I hate when she surfaces. Most times, I don’t even see her coming. She rears her ugly head and takes over in a hot second before I can fend her off. The moment is hers and the guilt, mine. Sometimes it’s like I’m having an out-of-body experience. I see her, parenting my child, and it hurts to watch. It hurts even more to know that it is me.
It’s not a secret I hold from anyone. I’ve let others in and shared bits and pieces of my experience with post-partum depression/anxiety. I’d say it began as PPD and morphed over time to anxiety. I’m not sure where to go back and draw that line, but it doesn’t even matter. It hurts me to even write the word depression down. I used to think I was above it. I pitied those who suffered, but quietly reassured myself that it wouldn’t happen to me. I’m a happy person. I’ve always been a happy person. I’m blessed in so many ways and I would never EVER have anything to be sad about, ESPECIALLY when getting to love on my newborn son. Needless to say, I was blindsided and flattened by the profound impact a slight chemical, hormonal imbalance would have on my life. This chapter of my life stripped me of everything I once knew myself to be.
I couldn’t tell up form down on certain days. I drove myself mad digging for bits and pieces of the “old Molly” so that I could cling to something and slowly work my way back. It took a long, long time to learn what my trigger was (is). It is Sleep.
Sleep deprivation is no joke. Ask someone who’s been through a military grade survival school, a deployment, a colicky newborn…it’s no joke. I turn into a very ugly version of myself after days of insufficient sleep. I assure you that I can actually hang on pretty well with the bare minimum on a day to day basis. It’s what I do. What I am talking about here though, is seven, eight, nine days where all you have had are a couple naps between feedings, fevers, and crying. I’m talking about running on fumes and still holding down the fort. It wears on you. It wears on me in a really problematic way. I turn into her and I hate it.
As a military wife, I have a hard time being completely alone. The weight of it all, the worrying, the crying, the falling half asleep only to be wakened again…the needing, the wanting, the helplessness…It turns me into her. It turns me into the mom who loses her cool with her three year old who is being fresh. Afterwards, I can step back and acknowledge that it's more about me than him, but in those moments I see red.

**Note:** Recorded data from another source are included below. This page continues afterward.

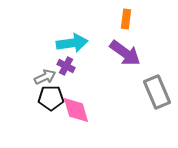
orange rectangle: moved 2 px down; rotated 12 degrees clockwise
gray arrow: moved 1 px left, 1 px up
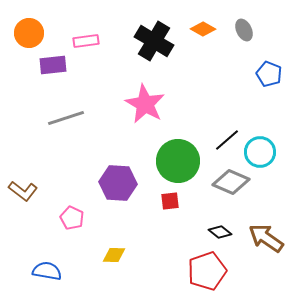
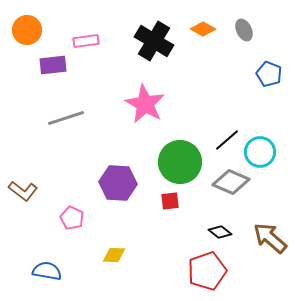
orange circle: moved 2 px left, 3 px up
green circle: moved 2 px right, 1 px down
brown arrow: moved 4 px right; rotated 6 degrees clockwise
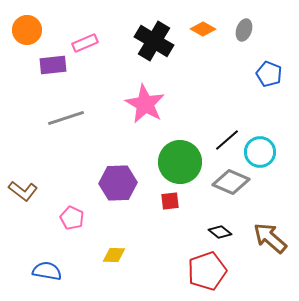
gray ellipse: rotated 45 degrees clockwise
pink rectangle: moved 1 px left, 2 px down; rotated 15 degrees counterclockwise
purple hexagon: rotated 6 degrees counterclockwise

I say the things I want to take back later. I shake and I cry and I let him see me in a way that I promise myself each time I’ll never reveal to him again. What does he do? He shakes and cries too. I'm crying even now as I type this...These moments are not what I want for my sweet boy, even when he’s not being sweet. I hate that she takes over so quickly and so fiercely. I go days, weeks, months without seeing her and then she rears her ugly head. I surrender to my cycle and beg God for forgiveness, asking for help, asking for a change, and then the next moment is upon me and I often fall short. Way short. What is wrong with me? I’ve tried to blame it on hormones, birth control, life situations, the works. SLEEP. I HATE that it’s sleep. I hate myself when I ask my son, my three year old son, to forgive me for yelling and he looks at me with the BIGGEST love in his eyes and smile on his face and tells me it’s OK and he loves me. The guilt is SO heavy in those moments that I almost cannot bear it.
When we know better we do better, so here I sit before you all giving you that much needed "me too" that we all need from time to time. The guilt gets us nowhere. I do know better, but sometimes, I don't do better and that has to be OK. It has to be OK that I am human and that I mess up. The trick is recognize your triggers and set up a system that works so that I can be the best mom and woman I know how to be. The trick is extending ourselves grace during this phase of our lives and its learning to treat ourselves as we would a friend. Motherhood is so hard. It's full of wonder and love and gratitude, but it is so damn hard. It's hard and it is OK that it is hard.
We just have to keep going knowing that this too will pass. One foot in front of the other, one day at a time, things will get easier. We just have to keep showing up. We just have to keep trying.